Asset factoring is a cash flow enhancement method that is used in almost every retail business. Retailers that accept credit cards usually pay a percentage of revenues (usually 1%-3% of the sale) and other fees to the credit card company to allow its customers to buy goods and services on credit.  Although the proprietor doesn’t collect 100% of the sale, it does receive the cash right away and does not have to contact the customer to get its money.  In fact, most businesses would rather have its customers pay by credit card instead of personal check, if personal checks are even permitted.  The chance of getting a bounced check is much more expensive than the small charge that has to be paid to the credit card company.

Benefits
A lot of very small businesses that cannot afford a collections staff may outsource the collection function to a factoring company or other fee based service.  In some cases, the factoring discount is not much more than the collections cost, especially when you consider the reduction in stress and risk of not having to manage the collection function.

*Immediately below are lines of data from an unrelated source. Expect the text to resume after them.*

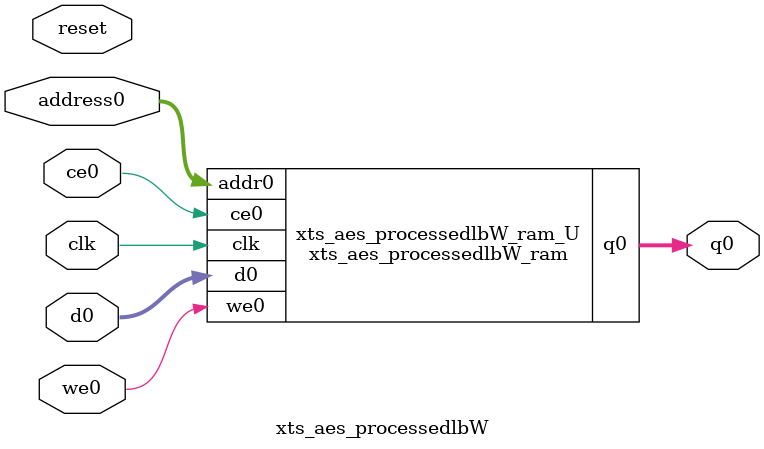
<source format=v>
`timescale 1 ns / 1 ps
module xts_aes_processedlbW_ram (addr0, ce0, d0, we0, q0,  clk);

parameter DWIDTH = 16;
parameter AWIDTH = 10;
parameter MEM_SIZE = 1024;

input[AWIDTH-1:0] addr0;
input ce0;
input[DWIDTH-1:0] d0;
input we0;
output reg[DWIDTH-1:0] q0;
input clk;

(* ram_style = "block" *)reg [DWIDTH-1:0] ram[0:MEM_SIZE-1];




always @(posedge clk)  
begin 
    if (ce0) 
    begin
        if (we0) 
        begin 
            ram[addr0] <= d0; 
        end 
        q0 <= ram[addr0];
    end
end


endmodule

`timescale 1 ns / 1 ps
module xts_aes_processedlbW(
    reset,
    clk,
    address0,
    ce0,
    we0,
    d0,
    q0);

parameter DataWidth = 32'd16;
parameter AddressRange = 32'd1024;
parameter AddressWidth = 32'd10;
input reset;
input clk;
input[AddressWidth - 1:0] address0;
input ce0;
input we0;
input[DataWidth - 1:0] d0;
output[DataWidth - 1:0] q0;



xts_aes_processedlbW_ram xts_aes_processedlbW_ram_U(
    .clk( clk ),
    .addr0( address0 ),
    .ce0( ce0 ),
    .we0( we0 ),
    .d0( d0 ),
    .q0( q0 ));

endmodule


</source>
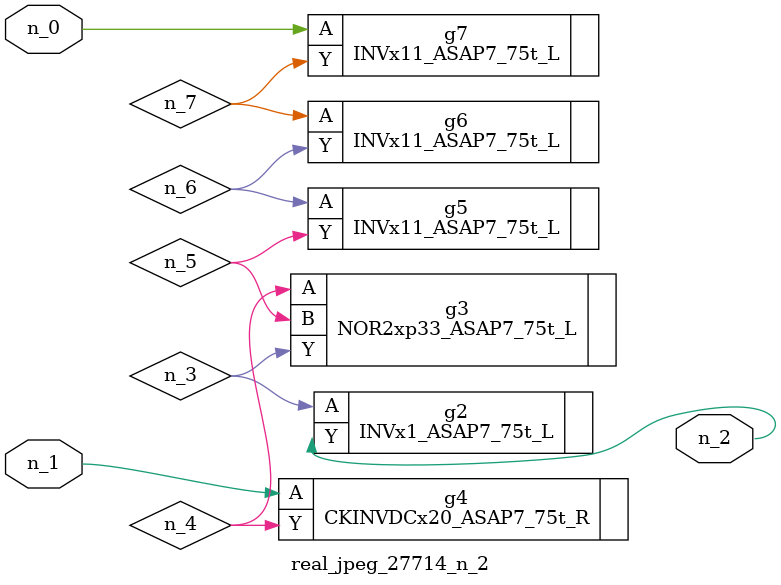
<source format=v>
module real_jpeg_27714_n_2 (n_1, n_0, n_2);

input n_1;
input n_0;

output n_2;

wire n_5;
wire n_4;
wire n_6;
wire n_7;
wire n_3;

INVx11_ASAP7_75t_L g7 ( 
.A(n_0),
.Y(n_7)
);

CKINVDCx20_ASAP7_75t_R g4 ( 
.A(n_1),
.Y(n_4)
);

INVx1_ASAP7_75t_L g2 ( 
.A(n_3),
.Y(n_2)
);

NOR2xp33_ASAP7_75t_L g3 ( 
.A(n_4),
.B(n_5),
.Y(n_3)
);

INVx11_ASAP7_75t_L g5 ( 
.A(n_6),
.Y(n_5)
);

INVx11_ASAP7_75t_L g6 ( 
.A(n_7),
.Y(n_6)
);


endmodule
</source>
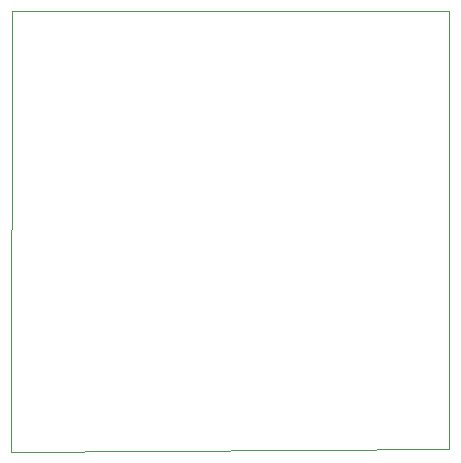
<source format=gbr>
%TF.GenerationSoftware,KiCad,Pcbnew,8.0.5*%
%TF.CreationDate,2024-10-06T10:48:52-05:00*%
%TF.ProjectId,amplificador,616d706c-6966-4696-9361-646f722e6b69,rev?*%
%TF.SameCoordinates,Original*%
%TF.FileFunction,Profile,NP*%
%FSLAX46Y46*%
G04 Gerber Fmt 4.6, Leading zero omitted, Abs format (unit mm)*
G04 Created by KiCad (PCBNEW 8.0.5) date 2024-10-06 10:48:52*
%MOMM*%
%LPD*%
G01*
G04 APERTURE LIST*
%TA.AperFunction,Profile*%
%ADD10C,0.050000*%
%TD*%
G04 APERTURE END LIST*
D10*
X179800000Y-114400000D02*
X179900000Y-77100000D01*
X216900000Y-114200000D02*
X179800000Y-114400000D01*
X216900000Y-77100000D02*
X216900000Y-114200000D01*
X179900000Y-77100000D02*
X216900000Y-77100000D01*
M02*

</source>
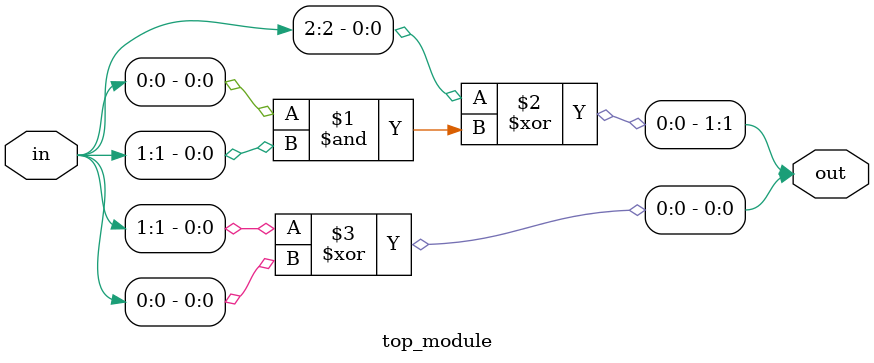
<source format=sv>
module top_module (
	input [2:0] in,
	output [1:0] out
);

	// Logic for addition
	assign out[1] = in[2] ^ (in[0] & in[1]);
	assign out[0] = in[1] ^ in[0];
  
endmodule

</source>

Selling receivables to a factoring company will increase cash flow, receivables turnover, and provide immediate access to cash.  However, factoring can also provide other benefits. For example, most factoring services are resourced to do all the customer credit checks and sets credit limits for each customer, based on their payment history. In addition, factors will also collect information from your customers that can be used in marketing campaigns.  For larger businesses, the factoring company will work closely with the seller and act as the fulltime credit manager, accounts receivable staff, and collection agency.

Although some firms have decided to use asset factoring as an ongoing strategy, other companies will use it as a temporary tactic, to help bridge a period of decreasing working capital reserves.  As a temporary solution, factoring can be used to put the receivables back on track, increase cash flow and help companies build the procedures to do collections internally.  Some companies will use factoring to strengthen their balance sheet to attract investors or in preparation of a sale.

Conclusion
The analysis that is necessary to determine whether factoring is a valuable operating strategy is the same as deciding whether to use prompt-pay discounts, or to delay payments to vendors.  First you must research the potential costs of cash flow factoring for your particular business.  Once you determine the cost of factoring for your business you can integrate into a cash flow forecast to determine its potential return.  In addition to increased cash flow, in some cases the return from having immediate access to funds that can be reinvested in the business as inventory can produce considerably more income than the fees that are paid to the factoring company.  In addition to the income benefits and direct cost of cash flow factoring, you should consider the additional benefits like the time savings or reduction in labor cost for not having to collect past due invoices.

Ultimately your business’ ability to use factoring to increase cash flow and working capital will be a function of the impact of your customer’s late payments on the quality of your earnings stream and your business credit.  Cash flow instability and problems paying short-term obligations will affect business credit and credibility.  If successful, factoring can be used to help build a company’s overall market reputation.